### Prompt
No record may be left out; print them all verbatim.

Collection entries:
== == ==

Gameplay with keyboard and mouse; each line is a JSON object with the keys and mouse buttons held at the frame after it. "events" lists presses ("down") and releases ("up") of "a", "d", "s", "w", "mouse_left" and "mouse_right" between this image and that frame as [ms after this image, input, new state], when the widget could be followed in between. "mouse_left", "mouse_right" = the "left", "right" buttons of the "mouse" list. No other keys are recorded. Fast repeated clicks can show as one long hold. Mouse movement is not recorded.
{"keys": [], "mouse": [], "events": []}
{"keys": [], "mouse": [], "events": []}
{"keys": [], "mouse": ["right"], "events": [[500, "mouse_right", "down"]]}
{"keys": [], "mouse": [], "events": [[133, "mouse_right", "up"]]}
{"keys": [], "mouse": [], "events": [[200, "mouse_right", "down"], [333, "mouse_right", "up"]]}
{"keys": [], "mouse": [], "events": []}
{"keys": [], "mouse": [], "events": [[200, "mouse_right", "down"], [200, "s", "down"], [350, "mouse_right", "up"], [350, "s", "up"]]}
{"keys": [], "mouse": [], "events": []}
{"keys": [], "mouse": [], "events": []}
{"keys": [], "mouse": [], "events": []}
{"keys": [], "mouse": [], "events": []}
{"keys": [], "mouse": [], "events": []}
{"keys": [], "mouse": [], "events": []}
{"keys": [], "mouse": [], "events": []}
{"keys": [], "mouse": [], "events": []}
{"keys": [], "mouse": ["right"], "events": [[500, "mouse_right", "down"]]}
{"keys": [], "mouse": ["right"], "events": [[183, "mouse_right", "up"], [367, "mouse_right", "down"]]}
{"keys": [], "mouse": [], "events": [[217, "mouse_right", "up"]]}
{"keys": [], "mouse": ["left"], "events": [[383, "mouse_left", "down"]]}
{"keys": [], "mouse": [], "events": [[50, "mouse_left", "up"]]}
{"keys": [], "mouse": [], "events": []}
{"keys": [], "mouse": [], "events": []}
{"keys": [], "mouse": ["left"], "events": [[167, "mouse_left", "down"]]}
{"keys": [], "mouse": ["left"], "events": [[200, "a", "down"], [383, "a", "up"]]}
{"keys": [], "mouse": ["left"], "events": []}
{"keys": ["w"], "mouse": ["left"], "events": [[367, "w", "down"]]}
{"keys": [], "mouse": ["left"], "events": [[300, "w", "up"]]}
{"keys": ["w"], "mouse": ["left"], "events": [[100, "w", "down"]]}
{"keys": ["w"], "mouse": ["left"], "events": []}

== == ==

### Finished exercise
Gameplay with keyboard and mouse; each line is a JSON object with the keys and mouse buttons held at the frame after it. "events" lists presses ("down") and releases ("up") of "a", "d", "s", "w", "mouse_left" and "mouse_right" between this image and that frame as [ms after this image, input, new state], when the widget could be followed in between. "mouse_left", "mouse_right" = the "left", "right" buttons of the "mouse" list. No other keys are recorded. Fast repeated clicks can show as one long hold. Mouse movement is not recorded.
{"keys": [], "mouse": [], "events": []}
{"keys": [], "mouse": [], "events": []}
{"keys": [], "mouse": ["right"], "events": [[500, "mouse_right", "down"]]}
{"keys": [], "mouse": [], "events": [[133, "mouse_right", "up"]]}
{"keys": [], "mouse": [], "events": [[200, "mouse_right", "down"], [333, "mouse_right", "up"]]}
{"keys": [], "mouse": [], "events": []}
{"keys": [], "mouse": [], "events": [[200, "mouse_right", "down"], [200, "s", "down"], [350, "mouse_right", "up"], [350, "s", "up"]]}
{"keys": [], "mouse": [], "events": []}
{"keys": [], "mouse": [], "events": []}
{"keys": [], "mouse": [], "events": []}
{"keys": [], "mouse": [], "events": []}
{"keys": [], "mouse": [], "events": []}
{"keys": [], "mouse": [], "events": []}
{"keys": [], "mouse": [], "events": []}
{"keys": [], "mouse": [], "events": []}
{"keys": [], "mouse": ["right"], "events": [[500, "mouse_right", "down"]]}
{"keys": [], "mouse": ["right"], "events": [[183, "mouse_right", "up"], [367, "mouse_right", "down"]]}
{"keys": [], "mouse": [], "events": [[217, "mouse_right", "up"]]}
{"keys": [], "mouse": ["left"], "events": [[383, "mouse_left", "down"]]}
{"keys": [], "mouse": [], "events": [[50, "mouse_left", "up"]]}
{"keys": [], "mouse": [], "events": []}
{"keys": [], "mouse": [], "events": []}
{"keys": [], "mouse": ["left"], "events": [[167, "mouse_left", "down"]]}
{"keys": [], "mouse": ["left"], "events": [[200, "a", "down"], [383, "a", "up"]]}
{"keys": [], "mouse": ["left"], "events": []}
{"keys": ["w"], "mouse": ["left"], "events": [[367, "w", "down"]]}
{"keys": [], "mouse": ["left"], "events": [[300, "w", "up"]]}
{"keys": ["w"], "mouse": ["left"], "events": [[100, "w", "down"]]}
{"keys": ["w"], "mouse": ["left"], "events": []}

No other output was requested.